(Records to use Opens)

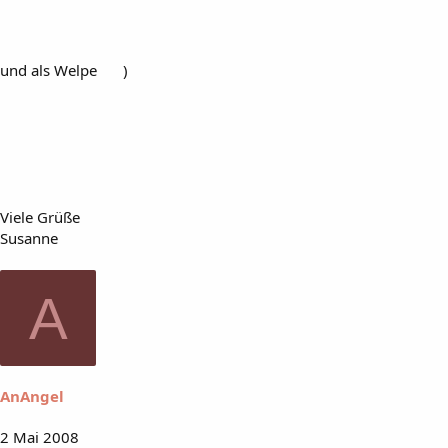
und als Welpe
)
Viele Grüße
Susanne
A
AnAngel
2 Mai 2008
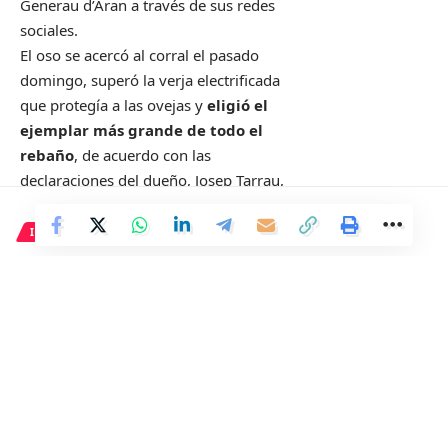
Generau d’Aran a través de sus redes
sociales.
El oso se acercó al corral el pasado
domingo, superó la verja electrificada
que protegía a las ovejas y
eligió el
ejemplar más grande de todo el
rebaño
, de acuerdo con las
declaraciones del dueño, Josep Tarrau,
recogidas por ‘CatalunyaPress’.
Se trata del segundo ataque de este tipo
INTERNACIONAL
en apenas unos días. El pasado 23 de
Yihad Islámica publica un
mayo, el Conselh informó de otro en el
video de rehén en Gaza
que un oso se había comido, al menos,
un macho cabrío y dos ovejas
.
Agents de Miei Ambient del
2 Min Read
Conselh Generau d’Aran an
Distrito
constatat un atac d’os a ua
Last updated: 28 de mayo de 2024 22:32
oelha en municipi de Naut
Aran.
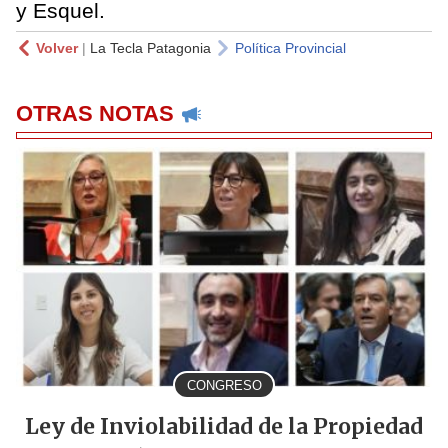
y Esquel.
Volver
|
La Tecla Patagonia
Política Provincial
OTRAS NOTAS
CONGRESO
Ley de Inviolabilidad de la Propiedad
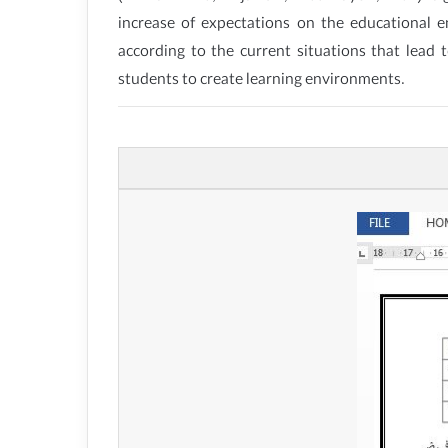
increase of expectations on the educational 
according to the current situations that lead t
students to create learning environments.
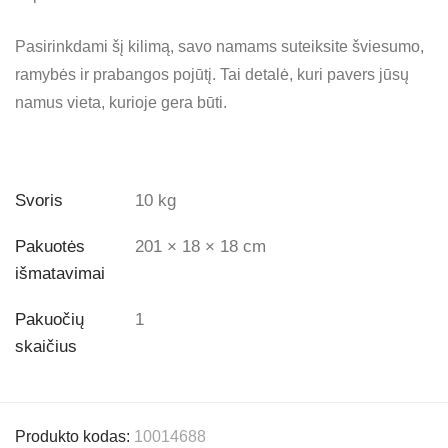
Pasirinkdami šį kilimą, savo namams suteiksite šviesumo,
ramybės ir prabangos pojūtį. Tai detalė, kuri pavers jūsų
namus vieta, kurioje gera būti.
Svoris
10 kg
Pakuotės
201 × 18 × 18 cm
išmatavimai
Pakuočių
1
skaičius
Produkto kodas:
10014688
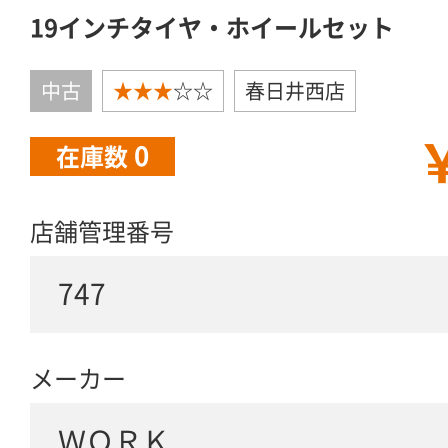
19インチタイヤ・ホイールセット
中古
★★★
☆☆
春日井西店
￥
0
在庫数
店舗管理番号
747
メーカー
ＷＯＲＫ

(Records to use Closes)

» **What the task requires**
Would you please print out all the records above exactly, minus any pictures?

» **Solution for this problem**
und als Welpe
)
Viele Grüße
Susanne
A
AnAngel
2 Mai 2008
Generau d’Aran a través de sus redes
sociales.
El oso se acercó al corral el pasado
domingo, superó la verja electrificada
que protegía a las ovejas y
eligió el
ejemplar más grande de todo el
rebaño
, de acuerdo con las
declaraciones del dueño, Josep Tarrau,
recogidas por ‘CatalunyaPress’.
Se trata del segundo ataque de este tipo
INTERNACIONAL
en apenas unos días. El pasado 23 de
Yihad Islámica publica un
mayo, el Conselh informó de otro en el
video de rehén en Gaza
que un oso se había comido, al menos,
un macho cabrío y dos ovejas
.
Agents de Miei Ambient del
2 Min Read
Conselh Generau d’Aran an
Distrito
constatat un atac d’os a ua
Last updated: 28 de mayo de 2024 22:32
oelha en municipi de Naut
Aran.
y Esquel.
Volver
|
La Tecla Patagonia
Política Provincial
OTRAS NOTAS
CONGRESO
Ley de Inviolabilidad de la Propiedad
increase of expectations on the educational 
according to the current situations that lead t
students to create learning environments.
Pasirinkdami šį kilimą, savo namams suteiksite šviesumo,
ramybės ir prabangos pojūtį. Tai detalė, kuri pavers jūsų
namus vieta, kurioje gera būti.
Svoris
10 kg
Pakuotės
201 × 18 × 18 cm
išmatavimai
Pakuočių
1
skaičius
Produkto kodas:
10014688
19インチタイヤ・ホイールセット
中古
★★★
☆☆
春日井西店
￥
0
在庫数
店舗管理番号
747
メーカー
ＷＯＲＫ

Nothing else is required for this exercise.